Os assuntos, como sempre, são qualquer um. Mas nós estamos seriamente empenhados em discutir “as relações entre o público e o privado”, no Não e fora do Não, na privatização da Light e na estatização da RBS, na responsabilidade do Sérgio Naya e na de quem quer cassar o Sérgio Naya, no estágio da moça que comeu o Clinton e no do desemprego globalizado, no povo e no em nome do povo, agora e na hora de nossa morte amém. A justificativa teórica, a conveniência política, o embasamento da pauta é que: sei lá, acho que isso rende uma conversa.

Aceitamos qualquer colaboração - e só publicaremos as que a gente achar legal. Não devolvemos originais, não pagamos direitos, não garantimos satisfação e muito menos o seu dinheiro de volta. Quem quiser ter garantia de publicação do que escreve, um bom salário, ser dono de um jornal, etc, procure a Zero Hora.
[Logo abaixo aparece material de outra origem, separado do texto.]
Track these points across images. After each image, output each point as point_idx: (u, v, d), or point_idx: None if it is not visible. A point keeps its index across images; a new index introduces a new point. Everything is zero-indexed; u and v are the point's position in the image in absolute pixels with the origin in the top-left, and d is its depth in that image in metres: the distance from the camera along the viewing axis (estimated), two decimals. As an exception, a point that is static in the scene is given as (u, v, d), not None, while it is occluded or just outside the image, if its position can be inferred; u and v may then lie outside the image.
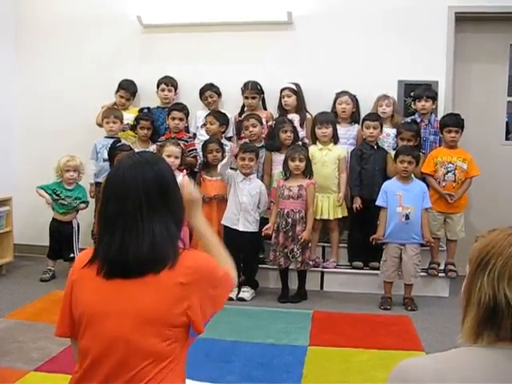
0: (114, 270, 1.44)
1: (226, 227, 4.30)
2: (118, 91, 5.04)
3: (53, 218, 4.74)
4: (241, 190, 4.28)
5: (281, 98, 4.78)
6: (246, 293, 4.28)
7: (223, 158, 4.44)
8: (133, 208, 1.46)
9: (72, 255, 4.58)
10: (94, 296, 1.45)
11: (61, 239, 4.69)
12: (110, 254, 1.45)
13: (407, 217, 4.06)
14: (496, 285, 1.03)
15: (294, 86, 4.76)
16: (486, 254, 1.07)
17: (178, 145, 4.36)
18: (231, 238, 4.09)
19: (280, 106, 4.81)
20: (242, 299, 4.22)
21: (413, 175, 4.24)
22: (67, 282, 1.55)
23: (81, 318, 1.46)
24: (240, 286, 4.32)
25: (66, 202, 4.69)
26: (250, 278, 4.39)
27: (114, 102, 5.03)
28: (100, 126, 4.87)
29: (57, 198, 4.68)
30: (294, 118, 4.71)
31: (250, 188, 4.29)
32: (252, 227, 4.28)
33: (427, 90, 4.61)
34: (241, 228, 4.24)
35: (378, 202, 4.18)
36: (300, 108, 4.77)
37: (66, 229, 4.69)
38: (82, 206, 4.77)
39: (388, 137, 4.64)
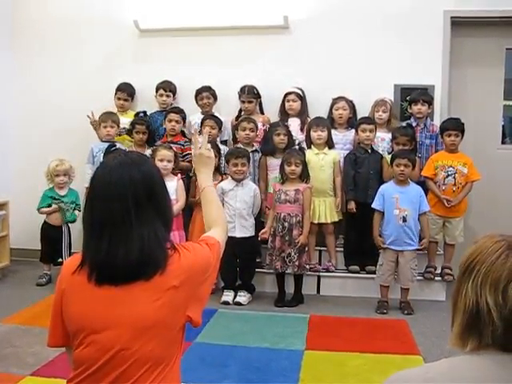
0: (104, 276, 1.40)
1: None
2: (115, 94, 5.04)
3: (44, 221, 4.70)
4: (234, 196, 4.27)
5: (285, 101, 4.76)
6: (243, 297, 4.27)
7: (220, 162, 4.45)
8: (120, 210, 1.41)
9: (60, 260, 4.52)
10: (89, 307, 1.41)
11: (54, 243, 4.62)
12: (99, 258, 1.40)
13: (404, 219, 4.07)
14: (479, 291, 1.05)
15: (300, 91, 4.74)
16: (472, 260, 1.09)
17: (171, 148, 4.35)
18: (228, 245, 4.06)
19: (282, 110, 4.80)
20: (239, 303, 4.22)
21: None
22: (56, 291, 1.50)
23: (77, 330, 1.42)
24: (236, 290, 4.33)
25: (69, 212, 4.67)
26: (247, 282, 4.38)
27: (101, 116, 4.83)
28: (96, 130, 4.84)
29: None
30: (295, 121, 4.71)
31: (243, 193, 4.28)
32: (249, 232, 4.28)
33: (423, 94, 4.62)
34: (238, 235, 4.21)
35: (374, 205, 4.18)
36: (302, 112, 4.76)
37: (58, 233, 4.63)
38: (76, 212, 4.75)
39: (383, 141, 4.64)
E assim seguimos. Foram 7 edições em 1998, 8 em 1999 e 5 em 2000, período em que o Não foi quase bimestral. Depois, passou a semestral: apenas duas edições por ano em 2001, 2002 e 2003. E só uma por ano em 2004, 2005 e 2006. Nenhuma em 2007.

Durante algum tempo, dizíamos que o Não era uma espécie de “projeto paralelo” da Casa de Cinema, que a gente tocava com mais disposição quando não tínhamos filmes pra fazer. Revendo estes dados e comparando com a nossa filmografia, a explicação parece forçada, ou no mínimo insuficiente. Na verdade, acho que fazemos o Não quando ele, por algum motivo, se torna necessário, ou parece se tornar. Como este blogue, imagino. E como os filmes. Sei lá.

Capa do Não 56, de julho de 1998, editado pelo Carlos Gerbase

Voltando a insistir (pela última vez, juro):

Pra quem pensava que o Não tinha ido embora, “olha ele aqui traveiz”, como diriam o Adoniran e o pessoal da Terreira. Depois de dois anos no limbo do hiperespaço, o Não volta em seu número 83, enxuto e temático (“tecnologia e contracultura” é o nome do jogo), com edição do Cesar Brod e textos de Albert Siedler, Ariela Boaventura, Carlos Gerbase, Eloar Guazzelli Filho, Gaby Benedyct, Giba Assis Brasil, Joice Käfer, Pedro dos Santos de Borba e Roberto Tietzmann.